──────── Records shown

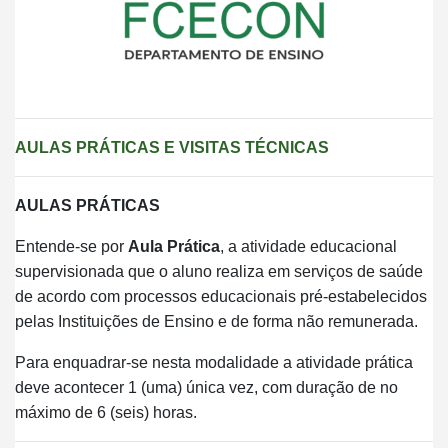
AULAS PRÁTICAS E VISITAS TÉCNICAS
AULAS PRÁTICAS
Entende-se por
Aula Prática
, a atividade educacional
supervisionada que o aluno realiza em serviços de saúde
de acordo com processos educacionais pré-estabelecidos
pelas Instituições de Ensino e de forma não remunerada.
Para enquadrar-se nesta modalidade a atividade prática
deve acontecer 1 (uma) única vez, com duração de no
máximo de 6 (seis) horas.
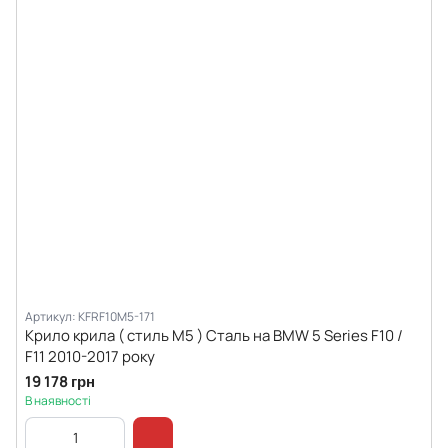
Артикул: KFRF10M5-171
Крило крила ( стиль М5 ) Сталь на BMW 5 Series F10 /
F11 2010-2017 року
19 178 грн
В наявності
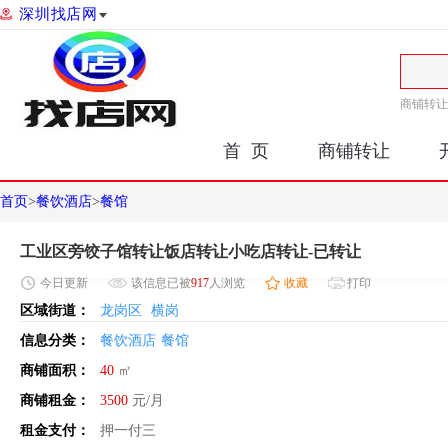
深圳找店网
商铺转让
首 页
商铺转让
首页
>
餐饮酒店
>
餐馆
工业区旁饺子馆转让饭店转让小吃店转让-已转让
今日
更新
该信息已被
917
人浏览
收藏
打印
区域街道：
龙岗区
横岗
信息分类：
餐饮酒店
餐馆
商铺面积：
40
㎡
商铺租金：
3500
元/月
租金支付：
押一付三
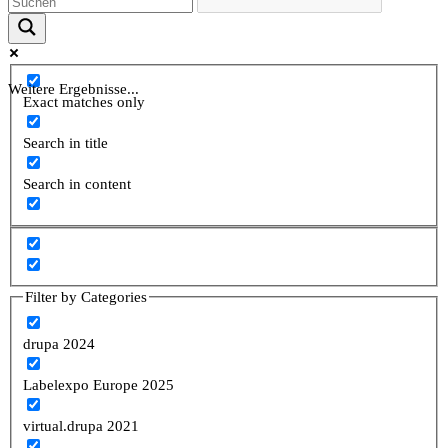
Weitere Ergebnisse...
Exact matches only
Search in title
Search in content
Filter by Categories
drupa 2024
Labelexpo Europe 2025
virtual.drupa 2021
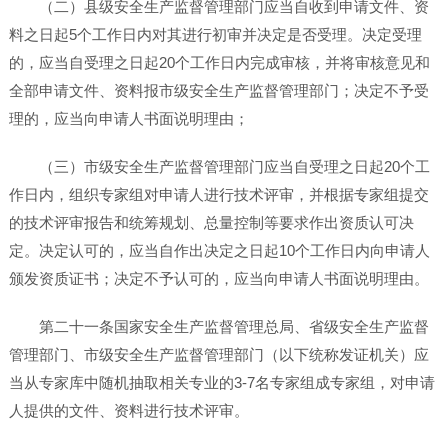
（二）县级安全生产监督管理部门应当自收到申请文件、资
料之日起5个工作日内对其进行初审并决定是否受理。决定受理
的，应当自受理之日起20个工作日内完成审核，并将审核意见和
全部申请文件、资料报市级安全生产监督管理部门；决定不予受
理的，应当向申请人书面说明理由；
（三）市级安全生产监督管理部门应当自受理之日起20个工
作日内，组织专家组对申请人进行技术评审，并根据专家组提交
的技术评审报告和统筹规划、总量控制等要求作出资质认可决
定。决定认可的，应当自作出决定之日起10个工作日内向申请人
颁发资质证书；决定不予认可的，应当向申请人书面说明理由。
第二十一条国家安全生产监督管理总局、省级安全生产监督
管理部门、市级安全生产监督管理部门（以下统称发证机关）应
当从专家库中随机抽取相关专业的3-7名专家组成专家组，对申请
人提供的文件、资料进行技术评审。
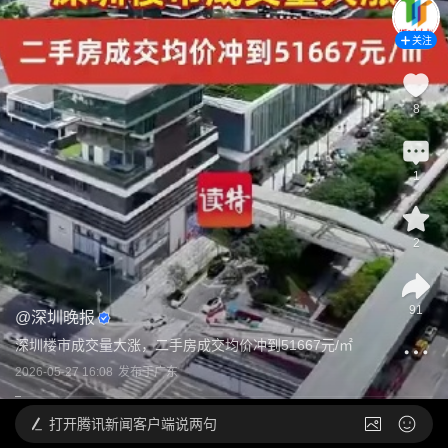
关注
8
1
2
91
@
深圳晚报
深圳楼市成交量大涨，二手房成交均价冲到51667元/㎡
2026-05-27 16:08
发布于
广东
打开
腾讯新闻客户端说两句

────────────────

= Exercise instructions =
Can you repeat, word for word, the lines in the material above that run from the line containing "Weitere Ergebnisse..." through the line containing "virtual.drupa 2021", including both of those lines?

= Finished exercise =
Weitere Ergebnisse...
Exact matches only
Search in title
Search in content
Filter by Categories
drupa 2024
Labelexpo Europe 2025
virtual.drupa 2021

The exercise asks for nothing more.